Page 50 of Summer's Edge

TWENTY-FOUR

Edge

Tracking the ones that got away from the burning farmhouse took us the rest of the night and well into the next day. Funny how fast and how far men can run when they’ve got nothing to lose. Or everything to lose, actually.

The two guys that got away had help though. Someone picked them up on the side of the road. But we found them anyway. Hiding in a huge compound surrounded by barbwire topped metal walls and so much noise coming from inside it sounded like there were hundreds in there.

Much too many for even us to take.

The place was surrounded by tall pines that gave us plenty of hiding places to watch and wait for an opening. But it never came. The gate in the metal wall stayed firmly shut, no one came or went and the noise of the many people talking and music playing on the other side of it didn’t die down.

I volunteered to go in and find out what I could but was shot down.

“We only take risks like that when there’s no other way,” Cross said.

For some reason, it sounded like the best praise I’ve ever gotten from him.

In the end it was decided that we’ll need a bigger force to hit the compound. A fight for another day, in other words.

All the way back to Pleasantville—actually for the past two days—I fought the urge to call Summer. Stringing her along isn’t fair. On top of everything else, at the rate we’re going in this war, I probably won’t see thirty. My arm got grazed by a stray bullet. Five inches to the left and it would’ve gone straight through my heart. Two inches up and one to the left and it would’ve gone through my neck.

I never used to worry about shit like that. I used to laugh it off, enjoy the scar and get real drunk to celebrate surviving another day.

Now all I can think about is Summer mourning me when I die.

So it’s no fucking surprise I lost the battle and texted her when we were about five miles out of Pleasantville. The minutes while I waited for her to text back, watching the phone instead of the road, seemed to drag for eternity.

Truth is, if she hadn’t texted back, I’d still show up at her door. But I figured she deserved more respect than that.

Heryesmeant more to me than I’ll ever admit to anyone.

We entered Pleasantville the same way we left, coming in from different directions, in no more than groups of two. Ruin didn’t ask any stupid questions when I said I’m going in alone.

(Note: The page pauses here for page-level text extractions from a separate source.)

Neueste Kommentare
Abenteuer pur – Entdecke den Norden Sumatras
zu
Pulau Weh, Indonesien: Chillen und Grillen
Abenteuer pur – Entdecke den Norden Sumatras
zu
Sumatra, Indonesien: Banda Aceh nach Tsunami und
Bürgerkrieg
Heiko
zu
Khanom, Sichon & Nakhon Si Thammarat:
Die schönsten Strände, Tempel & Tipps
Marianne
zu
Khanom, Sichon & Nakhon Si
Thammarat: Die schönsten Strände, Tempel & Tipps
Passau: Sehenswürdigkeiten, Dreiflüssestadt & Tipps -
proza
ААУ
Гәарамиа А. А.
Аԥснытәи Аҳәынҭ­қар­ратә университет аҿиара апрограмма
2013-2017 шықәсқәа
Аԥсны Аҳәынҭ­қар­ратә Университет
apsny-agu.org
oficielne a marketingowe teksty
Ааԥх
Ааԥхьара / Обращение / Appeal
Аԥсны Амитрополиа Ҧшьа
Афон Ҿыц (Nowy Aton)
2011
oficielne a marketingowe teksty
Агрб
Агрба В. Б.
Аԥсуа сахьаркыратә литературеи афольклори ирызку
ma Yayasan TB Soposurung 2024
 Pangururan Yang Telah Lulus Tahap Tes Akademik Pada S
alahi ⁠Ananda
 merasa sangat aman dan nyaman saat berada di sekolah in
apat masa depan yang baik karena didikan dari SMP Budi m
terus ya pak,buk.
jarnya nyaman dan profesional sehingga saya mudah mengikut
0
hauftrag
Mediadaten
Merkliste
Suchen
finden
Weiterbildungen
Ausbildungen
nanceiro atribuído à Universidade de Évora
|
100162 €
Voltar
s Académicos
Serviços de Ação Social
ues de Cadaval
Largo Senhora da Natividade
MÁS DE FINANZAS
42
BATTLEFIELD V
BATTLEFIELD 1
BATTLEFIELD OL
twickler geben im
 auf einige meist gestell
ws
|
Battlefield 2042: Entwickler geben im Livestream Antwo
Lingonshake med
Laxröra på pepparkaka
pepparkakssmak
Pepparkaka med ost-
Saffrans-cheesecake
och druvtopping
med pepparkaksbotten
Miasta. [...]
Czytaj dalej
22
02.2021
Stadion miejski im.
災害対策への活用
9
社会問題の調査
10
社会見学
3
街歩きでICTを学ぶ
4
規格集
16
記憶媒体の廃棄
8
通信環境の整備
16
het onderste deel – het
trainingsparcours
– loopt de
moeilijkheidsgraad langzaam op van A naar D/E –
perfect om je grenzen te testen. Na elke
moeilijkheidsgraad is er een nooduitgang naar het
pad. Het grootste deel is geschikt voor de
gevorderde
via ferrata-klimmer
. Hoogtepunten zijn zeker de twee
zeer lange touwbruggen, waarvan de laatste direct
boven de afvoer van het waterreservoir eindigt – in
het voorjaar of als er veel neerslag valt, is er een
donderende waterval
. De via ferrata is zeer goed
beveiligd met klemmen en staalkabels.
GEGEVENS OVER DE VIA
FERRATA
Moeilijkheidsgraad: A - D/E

I took the shortest possible route to Summer’s apartment building and parked out back, by the dumpsters. Only two of the apartments in the old brownstone walkup where she lives are rented out, so I wasn’t surprised that all the lights were out.

What did surprise me was that no one had fixed the lock on the bar window. And that it was wide open besides. I figured Ice would take me telling him about that easy access to Summer’s building more seriously. But it’s no matter. I’ll fix it myself first thing tomorrow morning.

For tonight, she has nothing to worry about because I’ll be with her.

The light on her floor is busted.

And the door to her apartment is wide open, the room beyond it illuminated only by silver moonlight.

Maybe she’s hiding inside, waiting for me to find her.

“Summer!” I call out as I step inside, blood whooshing in my ears from how hard my heart’s beating.

She doesn’t answer no matter how hard I hoped she would. No matter how much I wanted to hear her voice. No matter how fiercely I wished my worst nightmare wasn’t coming true.

I quickly check the apartment anyway. She’s in none of the dark, cold rooms. There’s a pile of ash on the dining room table and about five butts, extinguished right there on the tabletop. It makes me so mad I see red, even though ruining her table like that is the least of the bad things that happened here tonight.

I call her cell next, hoping against hope she never came home tonight and something else spooked the smoker from her apartment.

It just rings and rings. The sound of her voice on the voice mail makes my heart burst in the kind of pain I haven’t felt since I watched my parents get killed. The kind of pain I haven’t let myself feel because I never got close enough to anyone to feel it after that.

Yet here I am, my hands actually shaking as I call Ice.

“Summer’s gone,” I tell him. “Someone took her.”